**** 本文
バドミントン写真撮影のヒントバドミントンのビデオ撮影のノウハウについては、2009年3月20日の記事で解説したが、今回はその続編、写真撮影のノウハウである。といっても、マゴナ研究室における写真撮影の研究は歴史が浅く、知識、技術ともに初心者のレベルを超えていない。実のところ、写真撮影に興味を持ち、中級機クラスのコンパクトデジカメを購入したのが昨年の10月。さらにツボにハマってデジタル一眼レフを購入したのは今年3月であり、写真撮影のノウハウ伝授というには100年早い。

写真の世界は趣味レベルからプロに至るまで愛好家が多く、生半可なウンチクでは失笑を買う恐れがある。したがって、写真撮影に関する記事を掲載することについてはかなり躊躇したが、この1年間、子供の出場したバドミントン大会で数千カットを撮影し悪戦苦闘した経験がある。また、幸いにもバドミントン競技の撮影という極めて限定的なテーマについては、ネット上を検索したところ情報量も少ない。こうした安心感もあり、今回は、筆者が試行錯誤の末たどり着いた「バドミントン競技撮影のヒント」を紹介したい。これまでの「○○の極意」という自信満々のタイトルに比べれば、今回のタイトルがいかに控えめな表現となっているかはご理解いただけると思う。(笑)

バドミントンの試合を観戦した経験のある方には「当たり前だのクラッカー」であると思うが、体育館の状況について若干説明したい。バドミントンはコルクに水鳥の羽を刺した5グラム程度の白色の球、いわゆるシャトルコックをネット越しに打ち合う競技である。シャトルコックはその空力特性から初速と終速の差が極端に大きく飛行曲線は放物線を描く。結果、競技者が視線を上方に向ける機会が多く、外光で競技者がシャトルコックを見失わないように体育館の窓には遮光カーテンが架けられる。体育館内はAUTOモードに設定したカメラのフラッシュが自動発光してしまうほど暗いのだが、当然にフラッシュは厳禁である。この圧倒的な光量不足の状況下で満足のいく写真を撮るためにはそれなりの機材とテクニックが必要となる。

バドミントン写真撮影のヒントまず機材だが、シャッター優先モード(S)やマニュアルモード(M)を設定できない廉価なコンパクトデジカメでは撮影が困難であることをあらかじめお断りしておく。最低でもシャッター優先モード(S)を備えた中級機クラスのコンパクトデジカメが必要である。さらにデジタル一眼レフに開放F値2.8以下(注)の明るい望遠レンズ(左写真)を準備できれば、撮影が成功する可能性はグンと高まるが、今回の記事では、あえてコンパクトデジカメによる撮影ノウハウを中心に紹介する。基本性能の劣るカメラでそれなりの写真を撮影するには、「絞り」「シャッタースピード」「ISO感度」「オートフォーカス・スピード」などのデジカメ撮影の基本を正確に理解することが必要であり、ひとたびこのノウハウを習得すれば、より高機能なデジタル一眼レフでの撮影はさほど難しくなくなるからである。
********
§ 問題 1
下に並ぶ行のうち、「coordinates (279, 326).」を含む行から始めて「The height and width of the screenshot is (384, 512). Describe」を含む行までを、そのまま打ち直してください。
次に並ぶ行は、バドミントン撮影の文章とは関係がない。
**** 対象の行
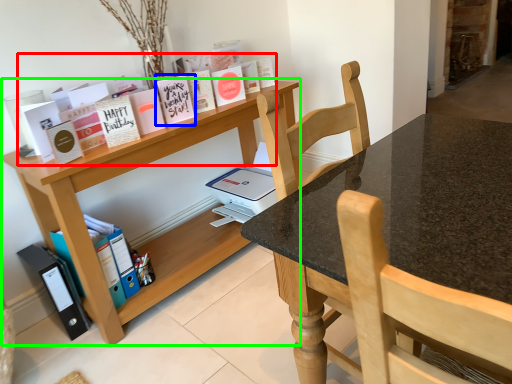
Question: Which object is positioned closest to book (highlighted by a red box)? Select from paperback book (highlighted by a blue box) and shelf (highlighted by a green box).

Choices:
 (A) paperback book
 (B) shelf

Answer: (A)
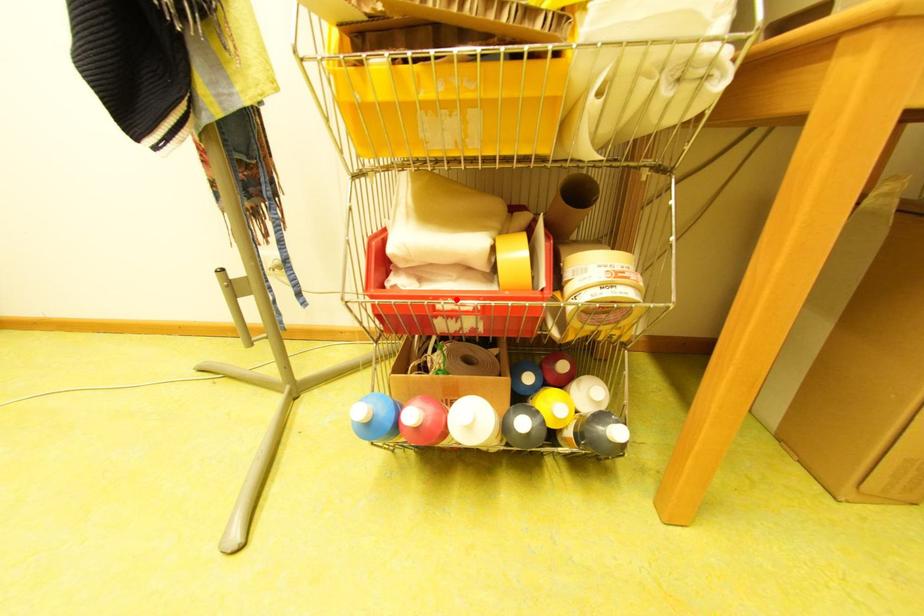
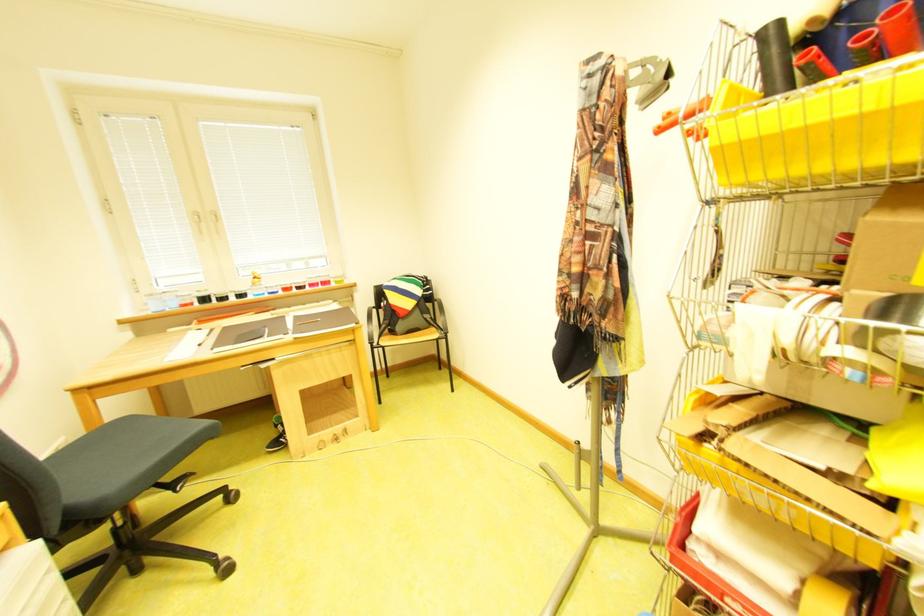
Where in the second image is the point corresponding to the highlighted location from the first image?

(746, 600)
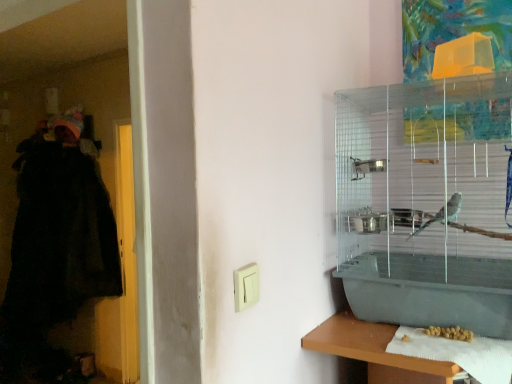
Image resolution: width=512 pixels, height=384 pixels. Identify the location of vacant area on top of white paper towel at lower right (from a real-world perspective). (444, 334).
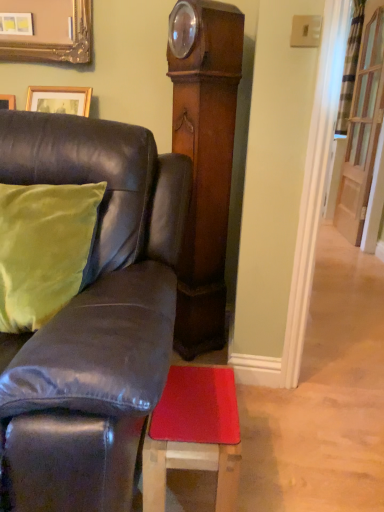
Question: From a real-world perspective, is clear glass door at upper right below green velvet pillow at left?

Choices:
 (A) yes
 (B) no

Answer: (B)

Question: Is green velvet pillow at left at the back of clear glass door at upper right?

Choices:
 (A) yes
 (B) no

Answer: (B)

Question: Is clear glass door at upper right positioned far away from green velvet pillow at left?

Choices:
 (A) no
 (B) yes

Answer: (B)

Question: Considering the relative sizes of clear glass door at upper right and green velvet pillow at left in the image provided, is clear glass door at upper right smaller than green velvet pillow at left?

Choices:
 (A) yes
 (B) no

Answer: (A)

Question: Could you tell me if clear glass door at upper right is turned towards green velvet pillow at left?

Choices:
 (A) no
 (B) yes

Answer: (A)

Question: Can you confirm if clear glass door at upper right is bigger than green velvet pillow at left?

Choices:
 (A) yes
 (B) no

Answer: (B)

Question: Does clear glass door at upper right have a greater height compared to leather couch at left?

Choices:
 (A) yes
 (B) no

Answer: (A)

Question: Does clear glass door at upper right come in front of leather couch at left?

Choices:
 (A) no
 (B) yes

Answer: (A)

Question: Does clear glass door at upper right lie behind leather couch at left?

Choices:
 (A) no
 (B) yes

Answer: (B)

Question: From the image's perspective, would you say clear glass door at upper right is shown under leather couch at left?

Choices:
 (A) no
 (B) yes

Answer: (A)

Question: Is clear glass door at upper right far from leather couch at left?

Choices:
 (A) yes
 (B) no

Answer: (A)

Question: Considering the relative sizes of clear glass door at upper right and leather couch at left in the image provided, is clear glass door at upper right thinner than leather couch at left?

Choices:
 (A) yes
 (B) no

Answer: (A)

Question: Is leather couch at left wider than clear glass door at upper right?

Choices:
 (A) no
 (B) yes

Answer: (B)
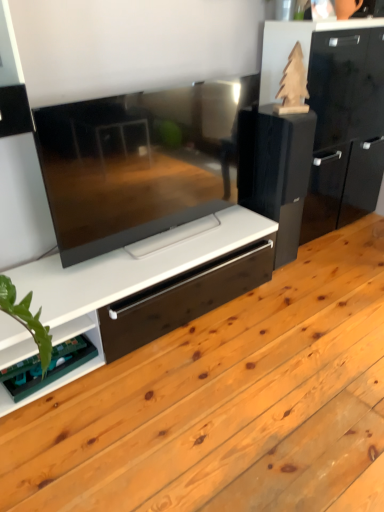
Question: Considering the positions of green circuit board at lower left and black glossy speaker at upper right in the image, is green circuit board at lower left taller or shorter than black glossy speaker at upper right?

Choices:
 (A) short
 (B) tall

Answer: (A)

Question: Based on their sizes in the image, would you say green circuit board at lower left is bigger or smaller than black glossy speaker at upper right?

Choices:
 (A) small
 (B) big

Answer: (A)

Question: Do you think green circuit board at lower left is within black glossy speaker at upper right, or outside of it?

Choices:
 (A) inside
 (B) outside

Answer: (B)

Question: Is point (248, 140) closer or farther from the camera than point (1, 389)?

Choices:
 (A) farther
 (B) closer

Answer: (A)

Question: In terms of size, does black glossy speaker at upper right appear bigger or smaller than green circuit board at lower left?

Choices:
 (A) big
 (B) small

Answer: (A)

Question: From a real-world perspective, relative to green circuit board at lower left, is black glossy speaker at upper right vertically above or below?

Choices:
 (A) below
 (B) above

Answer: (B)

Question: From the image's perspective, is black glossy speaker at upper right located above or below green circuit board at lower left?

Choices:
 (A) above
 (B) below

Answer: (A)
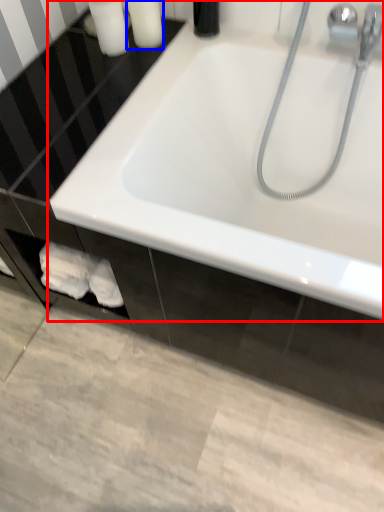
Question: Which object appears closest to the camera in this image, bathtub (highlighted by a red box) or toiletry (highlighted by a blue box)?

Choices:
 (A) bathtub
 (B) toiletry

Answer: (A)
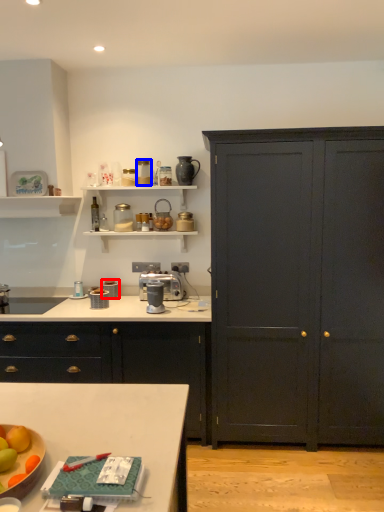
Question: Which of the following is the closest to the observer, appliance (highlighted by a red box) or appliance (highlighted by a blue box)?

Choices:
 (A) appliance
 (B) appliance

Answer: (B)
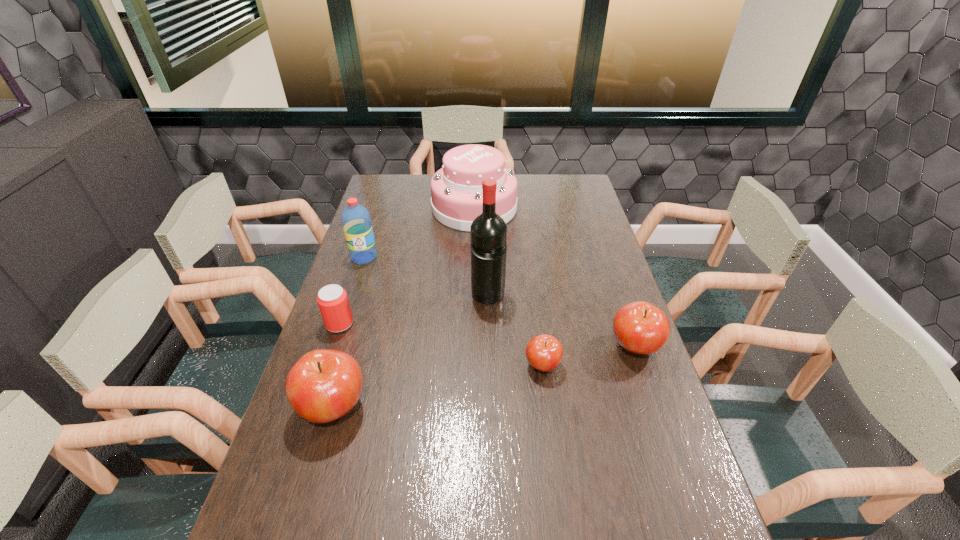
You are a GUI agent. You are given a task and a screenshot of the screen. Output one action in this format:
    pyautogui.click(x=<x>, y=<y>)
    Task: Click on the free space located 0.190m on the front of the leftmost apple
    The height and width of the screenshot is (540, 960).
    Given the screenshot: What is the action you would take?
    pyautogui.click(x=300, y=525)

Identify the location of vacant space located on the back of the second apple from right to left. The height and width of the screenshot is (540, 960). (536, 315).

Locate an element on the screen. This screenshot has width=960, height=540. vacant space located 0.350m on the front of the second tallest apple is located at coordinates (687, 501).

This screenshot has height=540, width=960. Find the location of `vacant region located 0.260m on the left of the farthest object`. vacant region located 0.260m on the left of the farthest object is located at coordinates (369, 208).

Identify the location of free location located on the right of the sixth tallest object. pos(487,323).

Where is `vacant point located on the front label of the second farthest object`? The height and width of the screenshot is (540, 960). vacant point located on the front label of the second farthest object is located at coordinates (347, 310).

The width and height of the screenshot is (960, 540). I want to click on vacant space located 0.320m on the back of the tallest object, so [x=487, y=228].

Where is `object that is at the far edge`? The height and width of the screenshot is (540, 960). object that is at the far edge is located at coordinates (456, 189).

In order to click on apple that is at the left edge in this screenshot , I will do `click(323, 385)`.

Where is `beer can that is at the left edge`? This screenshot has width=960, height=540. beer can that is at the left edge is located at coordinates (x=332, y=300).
********
**** 対象の行
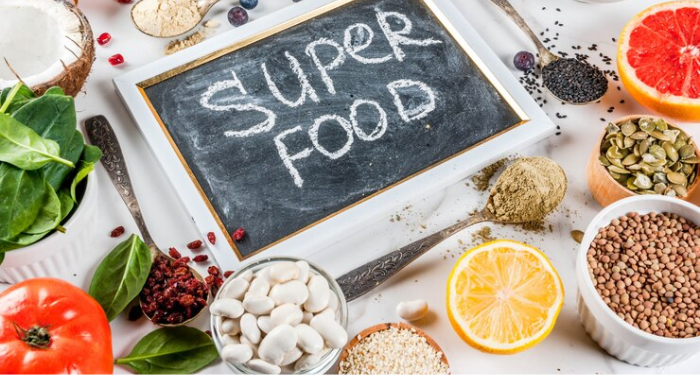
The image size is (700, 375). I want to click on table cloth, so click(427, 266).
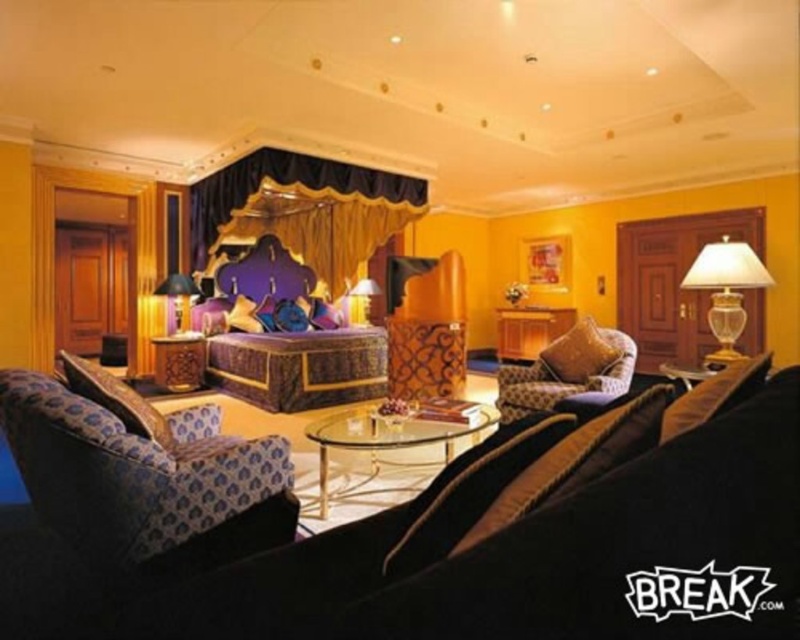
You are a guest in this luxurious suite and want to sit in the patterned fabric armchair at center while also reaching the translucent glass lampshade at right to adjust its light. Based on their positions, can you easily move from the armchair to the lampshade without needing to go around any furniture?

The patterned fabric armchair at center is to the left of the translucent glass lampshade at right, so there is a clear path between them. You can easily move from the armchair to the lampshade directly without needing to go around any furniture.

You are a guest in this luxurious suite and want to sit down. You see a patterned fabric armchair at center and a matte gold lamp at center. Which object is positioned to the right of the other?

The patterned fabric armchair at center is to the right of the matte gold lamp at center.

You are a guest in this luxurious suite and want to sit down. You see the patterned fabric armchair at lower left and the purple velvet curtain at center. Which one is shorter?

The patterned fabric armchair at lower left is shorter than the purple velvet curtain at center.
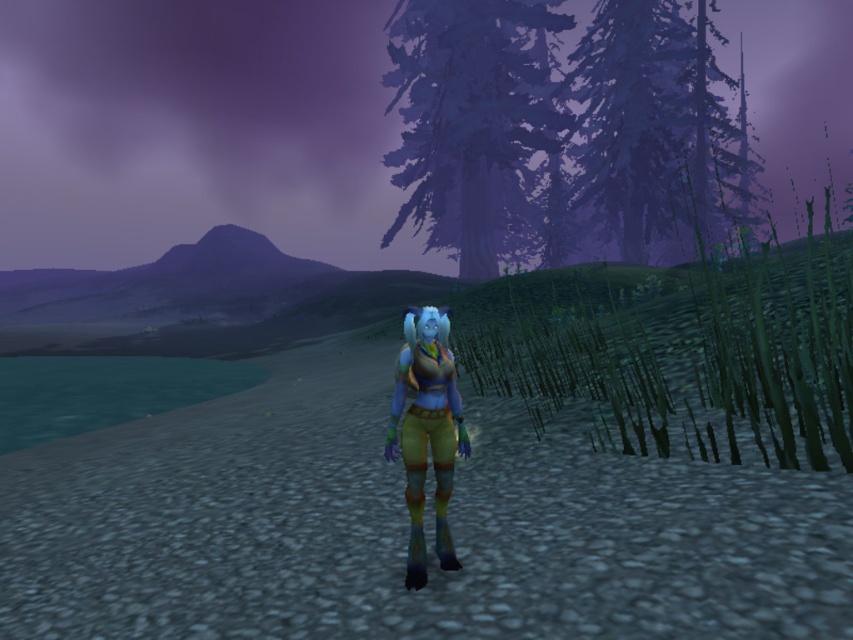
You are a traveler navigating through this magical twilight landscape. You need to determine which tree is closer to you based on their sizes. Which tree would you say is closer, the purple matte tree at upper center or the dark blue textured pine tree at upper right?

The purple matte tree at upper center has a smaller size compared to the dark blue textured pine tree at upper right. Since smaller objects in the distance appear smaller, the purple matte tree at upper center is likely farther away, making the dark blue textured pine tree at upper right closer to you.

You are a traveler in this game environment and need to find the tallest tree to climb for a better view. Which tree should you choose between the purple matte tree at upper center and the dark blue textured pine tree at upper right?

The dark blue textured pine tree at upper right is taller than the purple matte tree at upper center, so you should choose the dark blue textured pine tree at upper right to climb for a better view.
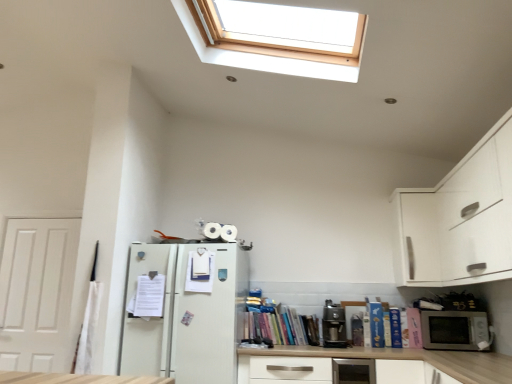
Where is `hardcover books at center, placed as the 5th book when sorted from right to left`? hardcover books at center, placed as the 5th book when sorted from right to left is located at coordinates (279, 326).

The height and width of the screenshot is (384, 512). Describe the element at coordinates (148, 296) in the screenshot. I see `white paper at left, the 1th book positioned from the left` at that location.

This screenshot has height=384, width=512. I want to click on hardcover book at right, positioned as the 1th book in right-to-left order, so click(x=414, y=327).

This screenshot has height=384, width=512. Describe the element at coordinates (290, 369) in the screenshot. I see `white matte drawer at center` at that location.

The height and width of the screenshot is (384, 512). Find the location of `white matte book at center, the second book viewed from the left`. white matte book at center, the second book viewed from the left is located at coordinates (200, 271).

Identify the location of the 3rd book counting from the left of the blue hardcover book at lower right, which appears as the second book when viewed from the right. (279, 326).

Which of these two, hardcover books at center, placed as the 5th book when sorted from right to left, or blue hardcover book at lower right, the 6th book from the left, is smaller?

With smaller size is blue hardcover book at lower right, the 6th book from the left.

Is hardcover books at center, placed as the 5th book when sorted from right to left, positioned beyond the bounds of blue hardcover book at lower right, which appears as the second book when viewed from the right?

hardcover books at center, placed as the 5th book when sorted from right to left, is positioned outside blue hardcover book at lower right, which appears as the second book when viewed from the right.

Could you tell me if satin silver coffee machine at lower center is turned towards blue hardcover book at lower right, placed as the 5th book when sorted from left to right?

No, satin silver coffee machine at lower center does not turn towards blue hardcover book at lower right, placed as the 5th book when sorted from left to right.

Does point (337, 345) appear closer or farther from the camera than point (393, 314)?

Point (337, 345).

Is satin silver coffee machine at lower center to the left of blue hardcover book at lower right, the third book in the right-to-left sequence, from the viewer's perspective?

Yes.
********
§ 問題 2
バドミントン撮影の文章から、「バドミントンの試合を観戦した」から始めて「ど難しくなくなるからである。」までを、一字も変えずに書き写すこと。

§ 解答 1
Where is `hardcover books at center, placed as the 5th book when sorted from right to left`? hardcover books at center, placed as the 5th book when sorted from right to left is located at coordinates (279, 326).

The height and width of the screenshot is (384, 512). Describe the element at coordinates (148, 296) in the screenshot. I see `white paper at left, the 1th book positioned from the left` at that location.

§ 解答 2
バドミントンの試合を観戦した経験のある方には「当たり前だのクラッカー」であると思うが、体育館の状況について若干説明したい。バドミントンはコルクに水鳥の羽を刺した5グラム程度の白色の球、いわゆるシャトルコックをネット越しに打ち合う競技である。シャトルコックはその空力特性から初速と終速の差が極端に大きく飛行曲線は放物線を描く。結果、競技者が視線を上方に向ける機会が多く、外光で競技者がシャトルコックを見失わないように体育館の窓には遮光カーテンが架けられる。体育館内はAUTOモードに設定したカメラのフラッシュが自動発光してしまうほど暗いのだが、当然にフラッシュは厳禁である。この圧倒的な光量不足の状況下で満足のいく写真を撮るためにはそれなりの機材とテクニックが必要となる。

バドミントン写真撮影のヒントまず機材だが、シャッター優先モード(S)やマニュアルモード(M)を設定できない廉価なコンパクトデジカメでは撮影が困難であることをあらかじめお断りしておく。最低でもシャッター優先モード(S)を備えた中級機クラスのコンパクトデジカメが必要である。さらにデジタル一眼レフに開放F値2.8以下(注)の明るい望遠レンズ(左写真)を準備できれば、撮影が成功する可能性はグンと高まるが、今回の記事では、あえてコンパクトデジカメによる撮影ノウハウを中心に紹介する。基本性能の劣るカメラでそれなりの写真を撮影するには、「絞り」「シャッタースピード」「ISO感度」「オートフォーカス・スピード」などのデジカメ撮影の基本を正確に理解することが必要であり、ひとたびこのノウハウを習得すれば、より高機能なデジタル一眼レフでの撮影はさほど難しくなくなるからである。